Every law firm needs a legal data strategy. Data strategy is the future of law and having one can open a whole realm of advantages. A data strategy can help to measure, monitor, and manage resources and service providers; model and improve processes; allocate tasks across internal and external resources; allocate tasks across risk management strategies (such as ADR); assess cost and quality of services; and provide a clear picture of a firm’s performance to its board and clients.

But what is a data strategy? Today, we’re taking a slight detour from our usual blog posts to answer that question.

Defining Data Strategy 

When we talk about data strategy, we’re talking about a comprehensive, top-down approach that delves into an organisation’s data to affect all kinds of improvement. We want data on our firm’s cases and clients, data on personnel and communication, data about resources, and data about risk management and uncertainty. Any record of fact that we have, we can use to elevate and improve a firm. Once we collect data, we can observe the kinds of patterns that develop, make an interpretation of that information, and make inferences and plan for the future with as much skilful preparation as possible.  

When is Data Valuable? 

Sometimes it’s hard to know what data is valuable and what isn’t.
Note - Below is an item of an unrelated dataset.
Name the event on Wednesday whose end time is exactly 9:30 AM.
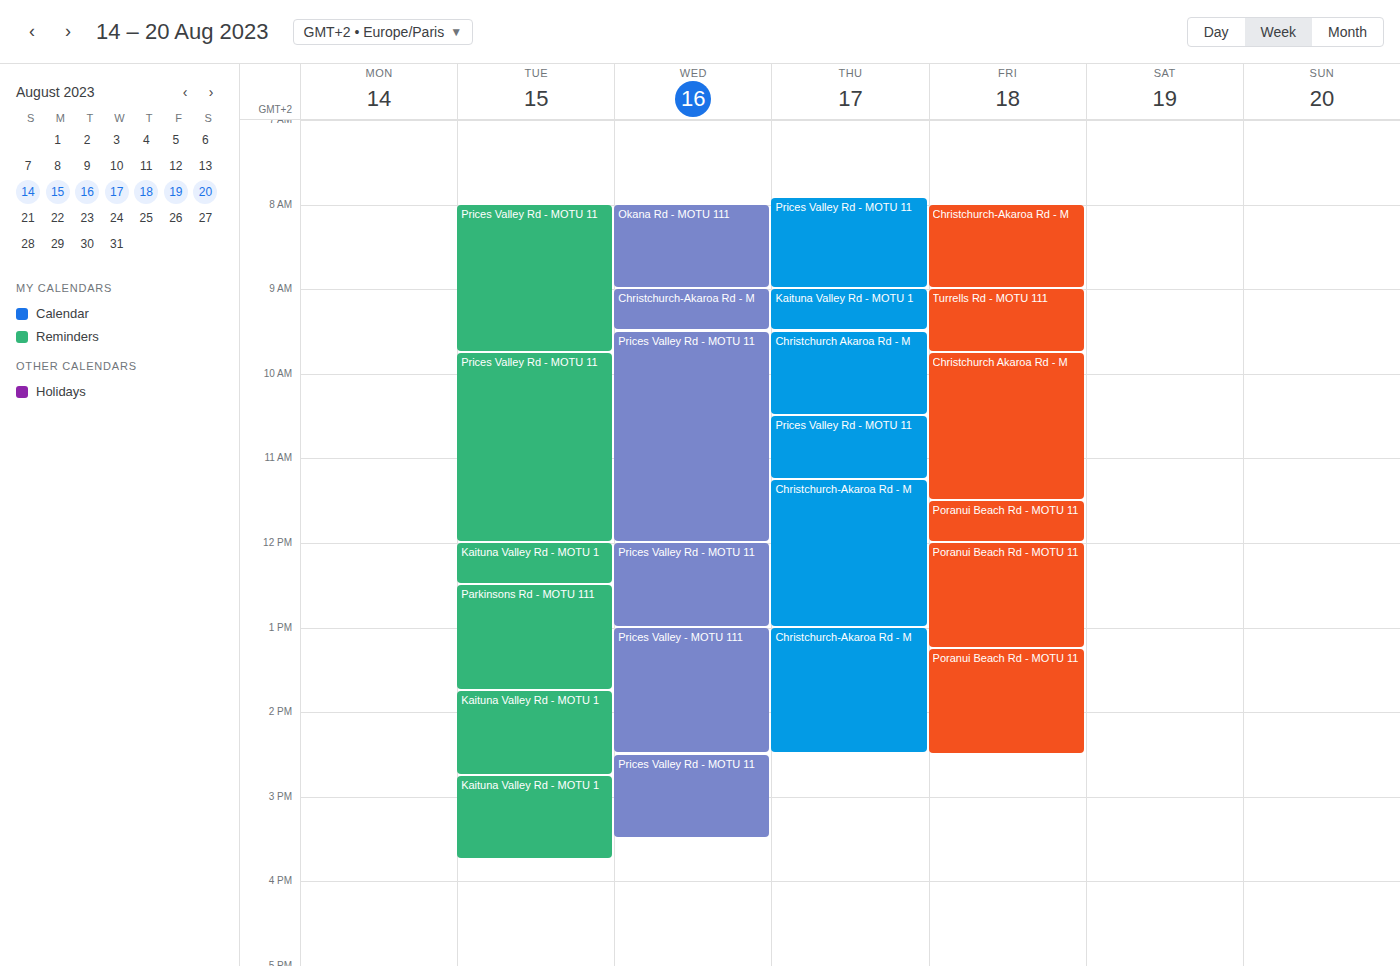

We typically place a high value on events that happen frequently with relatively low impact and events that occur infrequently but have a high impact – something that is a small factor present every day, like a routine meeting or report, versus a big one-time event, like the completion of a big case that’s taken most of a year to execute. Too often, we view these different aspects of an operation as discrete entities not inherently related. Without a data strategy, we may miss tiny patterns in operations that could be having a more significant impact than one might at first suspect.
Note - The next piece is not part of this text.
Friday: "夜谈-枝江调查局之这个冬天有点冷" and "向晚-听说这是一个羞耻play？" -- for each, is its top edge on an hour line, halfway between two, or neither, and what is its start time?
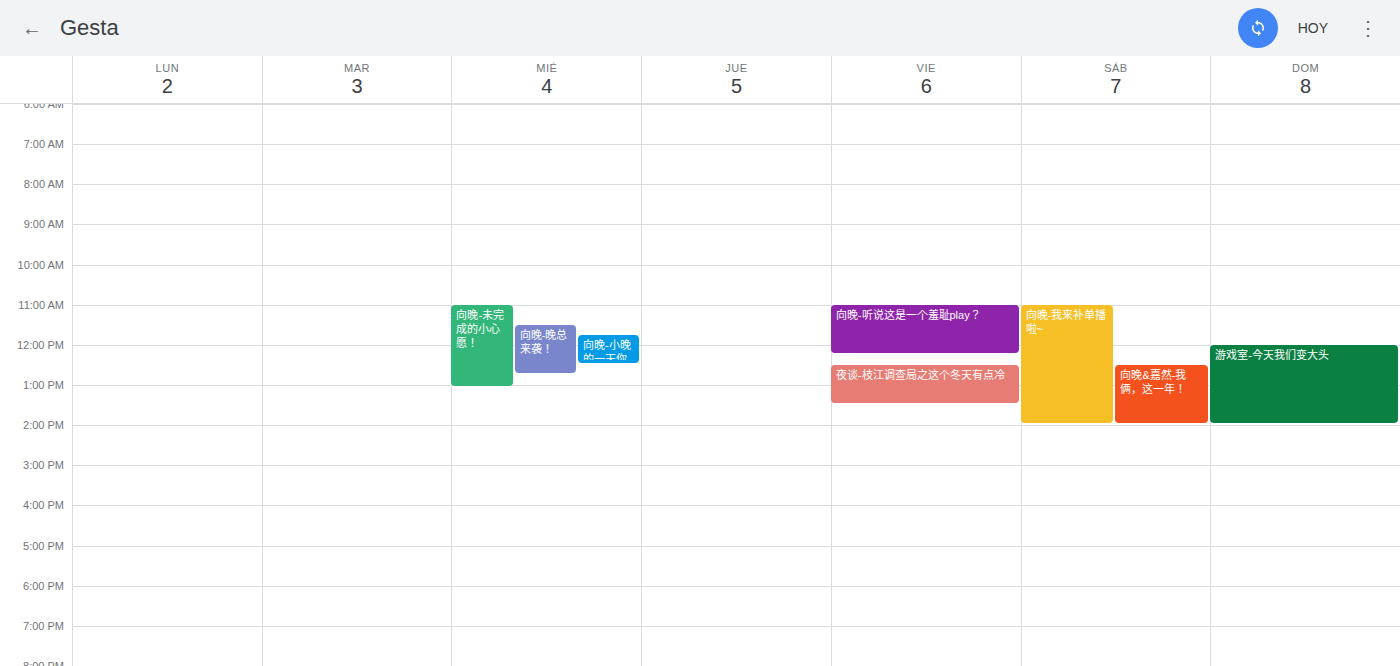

The goal of a law department or law firm is to facilitate business activities and transactions and to help manage and value risk. The focus of a legal data strategy, then, is to develop data collection and capabilities to improve the quality and efficiency of a law organisation’s tasks. Our data strategy needs to find anything and everything that may impact how these tasks are completed.

Types of Data 

There are two types of data: structured and unstructured. Examples of structured legal data include billing records, docket records, or litigation outcomes. This data already possesses a semblance of organisation. Unstructured data, on the other hand, typically doesn’t. Examples of unstructured data include court filings, contracts, and deposition transcripts. These documents are considered mainly for their internal content but not often collected and considered separate data points in a set. We have to ask questions about these individual documents and processes. In an ADR case, for example, do we know our chances of winning? Do we know what our liability might be? How successful is ADR in the first place? We can’t find this answer in a pile of documents. The answer may lie in the unstructured data floating around, but it’s ineffective as a predictive tool in its current state. This sort of situation is where we need a model and where having a data strategy can fill in the answer to those questions and many more.

Starting a Data Strategy 

How do we start a data strategy, though? The best way to start is to use small projects that are easily repeatable to design and build predictive models. We need a data set large enough to train a predictive model using machine learning.

In future posts, we will delve deeper into machine learning and the various processes that it entails. Legal teams need to take advantage of these technological tools. Law is a client-centred business, and in a competitive field, clients are going to demand the very best cutting-edge technologies.